-Hola...
-¡Ya pues, salude! Es para la Rosa María. Ahora...
-¡Holaaa!
-¿Cómo está?
-¿Yo? Estoy bien. ¿Pa qué es eso?
-Ya pues, salude. Si es para la Rosa María. Dígale hola Rosa María. ¡Salude, pues!
-Ay... dale dale dale.
-¿Te acuerdas de ella?
-Sí, pues. Era...
-¿Quién era ella? A ver, cuéntame.
-¡La Rosa María, pues!
-Pero quién es.
¿Quién es?
-Sí.
-La que estaba... vivía... ah, cómo se llama... ya se me olvidó.
-¿Era una amiga tuya?
-No, vivía al lado mío.
-Ella trabajaba contigo.
-Sí.
-¿Y dónde trabajaba?
-Primero trabajaba en... Marín... eh...
-¿En El Mercurio?
-Noooo.
-¿No trabajaba contigo en El Mercurio?
-No, pos.
-Ah, yo pensé que trabajaba contigo.
-No.
-¿Simpática?
-Simpática.
-Mándale muchos saludos. Dile "cariños Rosa María".
-Rosa María...
-Dile. ¡Cariños! ¡Saludos!
-Saludos... a todos... y acuérdate... ¡del Lucho!
Bajo ese video de WhatsApp que miré con escaso interés y curiosidad, Mauricio había escrito la frase que da título a esta crónica. Le pregunté quién era el personaje de lentes y sombrero que se dirigía a la cámara, considerando que el diálogo con la mujer que lo entrevistaba hacía referencia a nuestra ex jefa en El Mercurio, Rosa María Astudillo. Enflaquecido, falto de memoria y de varios dientes, se revelaba a todas luces como un viejo acabado, digno de compasión, como tantos que deambulan por el mundo, sin entenderlo.
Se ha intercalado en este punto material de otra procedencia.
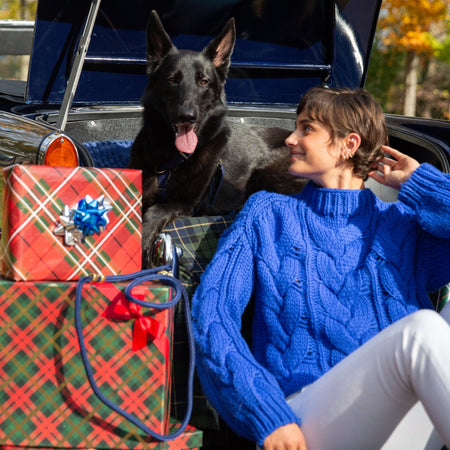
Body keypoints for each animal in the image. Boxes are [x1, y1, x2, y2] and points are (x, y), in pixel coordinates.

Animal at [128, 11, 308, 256]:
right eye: (172, 79)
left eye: (204, 81)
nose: (188, 117)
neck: (171, 160)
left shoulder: (184, 205)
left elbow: (156, 210)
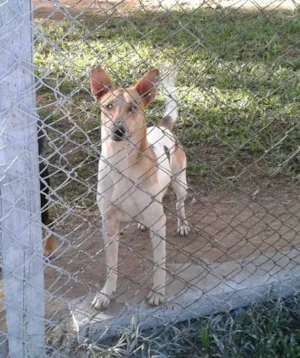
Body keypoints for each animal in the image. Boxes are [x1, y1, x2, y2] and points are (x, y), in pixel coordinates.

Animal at [89, 68, 190, 310]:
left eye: (133, 108)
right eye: (108, 106)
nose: (118, 130)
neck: (121, 163)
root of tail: (163, 126)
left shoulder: (158, 222)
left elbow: (159, 264)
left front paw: (158, 292)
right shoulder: (108, 223)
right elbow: (111, 266)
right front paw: (106, 293)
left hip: (181, 183)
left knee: (180, 203)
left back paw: (183, 224)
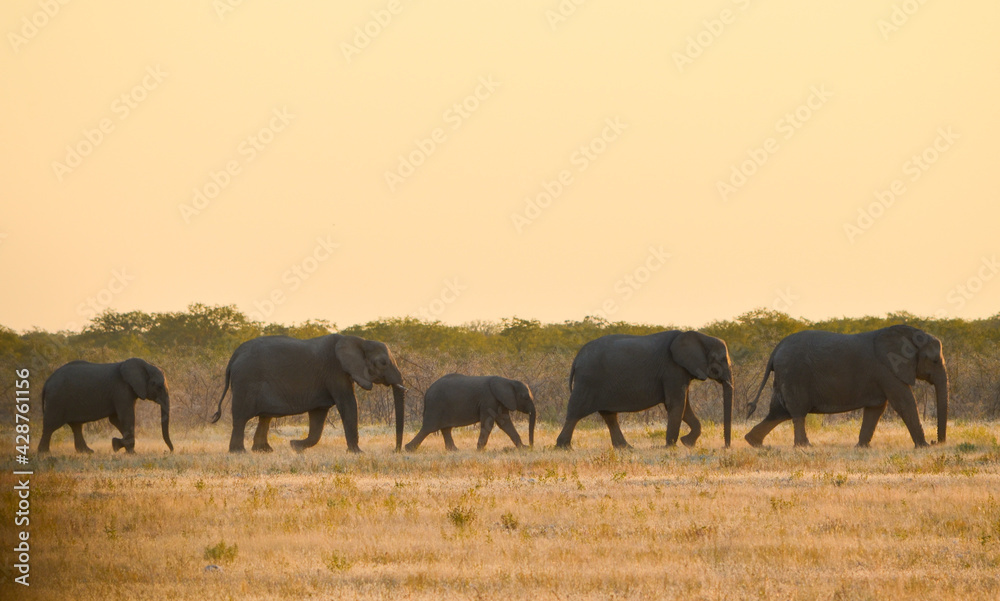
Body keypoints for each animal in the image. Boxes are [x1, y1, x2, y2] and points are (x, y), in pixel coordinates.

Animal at [37, 358, 172, 452]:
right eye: (159, 386)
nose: (168, 451)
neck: (146, 364)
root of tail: (47, 382)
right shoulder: (121, 389)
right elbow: (126, 417)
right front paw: (128, 450)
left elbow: (115, 419)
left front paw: (118, 445)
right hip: (56, 400)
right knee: (50, 426)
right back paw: (44, 453)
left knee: (76, 426)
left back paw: (87, 452)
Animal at [211, 330, 406, 452]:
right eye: (383, 363)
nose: (395, 450)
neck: (360, 340)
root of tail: (234, 356)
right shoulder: (335, 370)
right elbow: (348, 404)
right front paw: (358, 452)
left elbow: (319, 414)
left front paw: (295, 446)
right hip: (246, 381)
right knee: (241, 418)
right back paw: (239, 452)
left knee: (265, 417)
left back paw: (264, 451)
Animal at [404, 376, 536, 450]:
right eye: (525, 397)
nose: (531, 446)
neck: (508, 381)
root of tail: (427, 392)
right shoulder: (488, 400)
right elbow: (488, 423)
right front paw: (480, 449)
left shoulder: (500, 401)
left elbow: (505, 423)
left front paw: (523, 448)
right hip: (436, 405)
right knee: (428, 428)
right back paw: (409, 449)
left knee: (445, 429)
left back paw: (454, 450)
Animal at [556, 330, 736, 448]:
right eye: (721, 360)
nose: (725, 447)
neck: (701, 336)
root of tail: (577, 358)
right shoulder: (672, 368)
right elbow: (676, 403)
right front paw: (672, 447)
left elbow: (683, 405)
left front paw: (687, 443)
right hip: (588, 380)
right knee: (575, 412)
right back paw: (563, 447)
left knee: (609, 415)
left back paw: (625, 448)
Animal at [748, 326, 948, 448]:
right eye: (934, 361)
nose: (936, 441)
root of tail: (776, 348)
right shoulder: (889, 368)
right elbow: (904, 403)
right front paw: (923, 447)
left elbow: (876, 408)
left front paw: (862, 447)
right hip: (794, 374)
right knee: (796, 412)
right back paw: (804, 446)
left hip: (786, 376)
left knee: (778, 411)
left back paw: (755, 442)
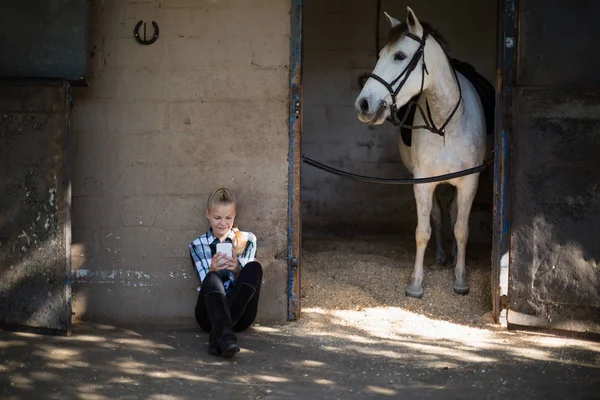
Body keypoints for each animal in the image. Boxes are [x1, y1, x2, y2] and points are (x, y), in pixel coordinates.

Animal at [354, 7, 486, 298]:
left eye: (400, 56)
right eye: (380, 56)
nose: (363, 104)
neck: (446, 125)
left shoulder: (470, 182)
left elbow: (462, 229)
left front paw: (461, 280)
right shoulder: (423, 183)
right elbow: (423, 230)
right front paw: (416, 284)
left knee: (455, 215)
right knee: (438, 216)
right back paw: (442, 256)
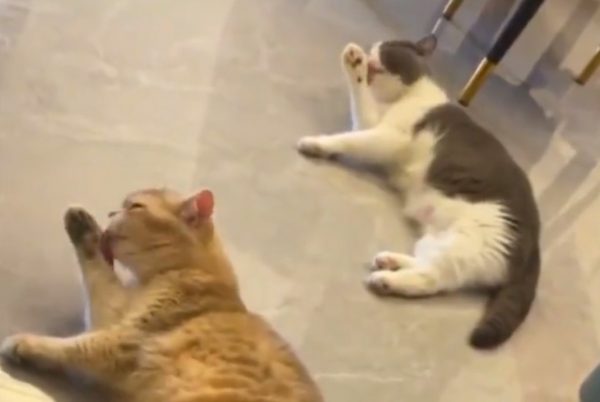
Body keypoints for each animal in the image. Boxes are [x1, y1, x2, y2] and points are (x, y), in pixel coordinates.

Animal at [0, 189, 323, 402]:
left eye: (135, 206)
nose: (111, 213)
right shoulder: (117, 318)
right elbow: (99, 270)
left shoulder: (121, 336)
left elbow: (78, 338)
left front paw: (23, 344)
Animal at [296, 35, 540, 349]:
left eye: (386, 47)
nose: (371, 50)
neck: (403, 96)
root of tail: (536, 245)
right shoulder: (373, 123)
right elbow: (359, 107)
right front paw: (353, 62)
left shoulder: (387, 137)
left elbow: (350, 140)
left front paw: (317, 142)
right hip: (439, 240)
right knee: (426, 262)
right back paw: (390, 261)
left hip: (464, 243)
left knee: (432, 279)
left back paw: (386, 280)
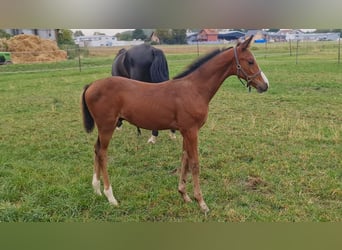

-Es Alejandro Meza. Y quien le habla es su mujer -me escribió.
La propia esposa exhibía, con buena intención, la terrible decadencia de su marido. Pero a la larga el video provocaba un raro efecto, de rechazo.
-¿Meservéricus?
-El mismo.
La imagen me trasladó en cosa de segundos al Mesita rozagante de corbata a rayas, camisa amarilla, chaqueta parda de tweed, al Mesita de labios gruesos y sonrisita cargante. Aparecía puntualmente en la Central de Informaciones a las diez de la mañana, su hora de entrada. Hola chiquillos, saludaba con desparpajo, como si la urgencia noticiosa no fuese sino una variante agitada de la rutina oficinesca. Los teletipos parecían disputarse la copa mundial del zangoloteo; su tecleo eléctrico convertía la sala en un festival de pájaros locos, Miguel Montt atravesaba contra el tiempo el estrecho pasillo que daba a El Mercurio, La Segunda y Las Últimas Noticias con un manojo de cables en la mano. Mesita, en tanto, se despojaba con elegancia de la chaqueta, la llevaba al colgador, se arremangaba la camisa, encendía el primer cigarrillo de la mañana y se sentaba al teletipo, donde lo esperaba un alto de noticias que debían transmitirse a los diarios regionales. A partir de ese momento sus dedos se movían a una velocidad inhumana, era un artista de la máquina; todo lo hacía con tal displicencia, con tal naturalidad, que parecía que él mismo se creyera no mejor que el resto, sino perfecto. No había mala intención en su actuar, pero su desdén, su incomprensión del quehacer periodístico en su sentir más profundo, que es el valor de la hora, el minuto, el segundo, sumada a la excelencia en el desempeño de su oficio, provocaban un efecto de rechazo en los demás. Cuenta Diocares que durante un turno de fin de semana Mesita bajó a cenar al viejo casino, una suerte de ratonera subterránea colindante con el departamento de Fotografía, donde el Cabezón Farías atendía con cara de natre las solicitudes periodísticas. Demoró más de la cuenta, cerca de una hora y media. Degustó sabrosos platos, comida de la buena que por esos entonces se servía a los funcionarios de la empresa, se comió dos postres, llenó de café su jarro enlozado y se fumó un par de cigarrillos con filtro. Cuando volvió a la Central de Informaciones se encontró en la puerta con una jauría de perros rabiosos; eran los encargados de las secciones de Crónica, Deportes, Internacional y Espectáculos de los diarios de la empresa. Mesita había dejado la sala cerrada con llave. Estaba convencido, porque siempre lo había sabido, que las noticias bien pueden esperar un rato, que no existe nada que no se pueda solucionar, que la impaciencia destruye los más elevados propósitos.